And decisions are way easier after you make them.
We bumped into an interesting article in Time. Have you ever really looked forward to something and it sucked? Or have you ever dreaded something and it turned out to be pretty cool (see our review of Definitely, Maybe)? Well, a Harvard professor says you’re not alone. And it’s not because you got your hopes up or sandbagged expectations, respectively.
Prof. Daniel Gibson has theorized that A) our past experiences and proclivities are only a very rough guide to how we’ll react to new experiences; and B) the existence of alternatives does not typically influence how much you enjoy a single experience. He proved all of this using undergrads, potato chips (that's crisps to you, Nigel), chocolate, and sardines. In essence, he’s saying opportunity costs/ schmopportunity costs.

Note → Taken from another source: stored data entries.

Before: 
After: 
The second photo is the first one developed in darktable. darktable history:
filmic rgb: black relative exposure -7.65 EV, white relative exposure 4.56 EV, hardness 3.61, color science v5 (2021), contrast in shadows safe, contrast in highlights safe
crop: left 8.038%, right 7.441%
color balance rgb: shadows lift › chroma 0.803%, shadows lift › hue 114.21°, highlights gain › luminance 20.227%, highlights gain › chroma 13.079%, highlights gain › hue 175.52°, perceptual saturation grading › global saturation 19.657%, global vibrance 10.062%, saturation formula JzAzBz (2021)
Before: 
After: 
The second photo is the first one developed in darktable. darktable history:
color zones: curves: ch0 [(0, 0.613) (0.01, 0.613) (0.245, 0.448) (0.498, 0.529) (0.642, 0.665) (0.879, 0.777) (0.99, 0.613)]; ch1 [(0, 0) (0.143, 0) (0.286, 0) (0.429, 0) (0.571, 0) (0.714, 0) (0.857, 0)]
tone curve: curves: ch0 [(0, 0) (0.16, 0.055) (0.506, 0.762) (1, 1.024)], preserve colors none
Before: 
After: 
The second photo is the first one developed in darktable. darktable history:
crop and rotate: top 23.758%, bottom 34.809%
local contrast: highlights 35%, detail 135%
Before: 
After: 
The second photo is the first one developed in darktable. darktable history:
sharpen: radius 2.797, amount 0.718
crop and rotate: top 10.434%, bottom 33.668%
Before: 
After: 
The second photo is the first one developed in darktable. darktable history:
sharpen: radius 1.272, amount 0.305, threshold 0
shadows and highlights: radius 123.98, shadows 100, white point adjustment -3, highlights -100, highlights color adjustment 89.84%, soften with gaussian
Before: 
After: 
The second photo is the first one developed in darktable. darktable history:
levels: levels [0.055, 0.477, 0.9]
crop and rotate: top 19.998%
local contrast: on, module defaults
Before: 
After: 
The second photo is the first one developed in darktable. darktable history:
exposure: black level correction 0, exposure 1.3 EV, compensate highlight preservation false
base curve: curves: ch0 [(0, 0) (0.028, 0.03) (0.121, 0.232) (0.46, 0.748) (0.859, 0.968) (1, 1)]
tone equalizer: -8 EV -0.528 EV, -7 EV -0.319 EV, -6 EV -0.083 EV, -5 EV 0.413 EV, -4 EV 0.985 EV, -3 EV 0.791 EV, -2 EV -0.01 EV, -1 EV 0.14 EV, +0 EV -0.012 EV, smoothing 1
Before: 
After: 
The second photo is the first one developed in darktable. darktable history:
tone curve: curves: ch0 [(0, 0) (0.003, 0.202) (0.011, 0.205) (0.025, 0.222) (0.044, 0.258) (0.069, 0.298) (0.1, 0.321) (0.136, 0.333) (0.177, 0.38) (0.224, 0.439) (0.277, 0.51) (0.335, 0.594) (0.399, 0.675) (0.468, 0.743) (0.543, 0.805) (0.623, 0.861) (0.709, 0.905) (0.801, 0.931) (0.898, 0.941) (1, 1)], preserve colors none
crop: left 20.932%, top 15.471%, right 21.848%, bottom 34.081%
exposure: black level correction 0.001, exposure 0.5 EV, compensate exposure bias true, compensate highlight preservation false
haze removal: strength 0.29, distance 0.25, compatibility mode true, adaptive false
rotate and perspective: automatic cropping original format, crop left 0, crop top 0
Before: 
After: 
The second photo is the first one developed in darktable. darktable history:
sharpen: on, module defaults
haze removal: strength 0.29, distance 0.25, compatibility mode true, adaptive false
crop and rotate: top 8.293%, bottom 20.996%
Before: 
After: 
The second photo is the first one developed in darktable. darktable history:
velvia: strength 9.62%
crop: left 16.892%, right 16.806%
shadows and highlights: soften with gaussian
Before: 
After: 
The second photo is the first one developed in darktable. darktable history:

How is this relevant to relationships? Funny you should ask. One of the examples that he gives is a person picking a spouse of one personality type over another. Most people assume that they’ll miss characteristics of the spouse not chosen (i.e. adventurous vs. introspective, etc), but it turns out that is not the case. When someone makes “irrevocable decision” (or crosses the Rubicon, Caesar) they tend to be happier afterward irrespective of that decision than at the time of decision-making. This is all pretty new age-y/ in the moment/ Hopi. We dig it, but wow, here we are regretting every decision we’ve ever made like a bunch of suckers. We’re still kicking ourselves for getting the turkey yesterday instead of the tuna salad.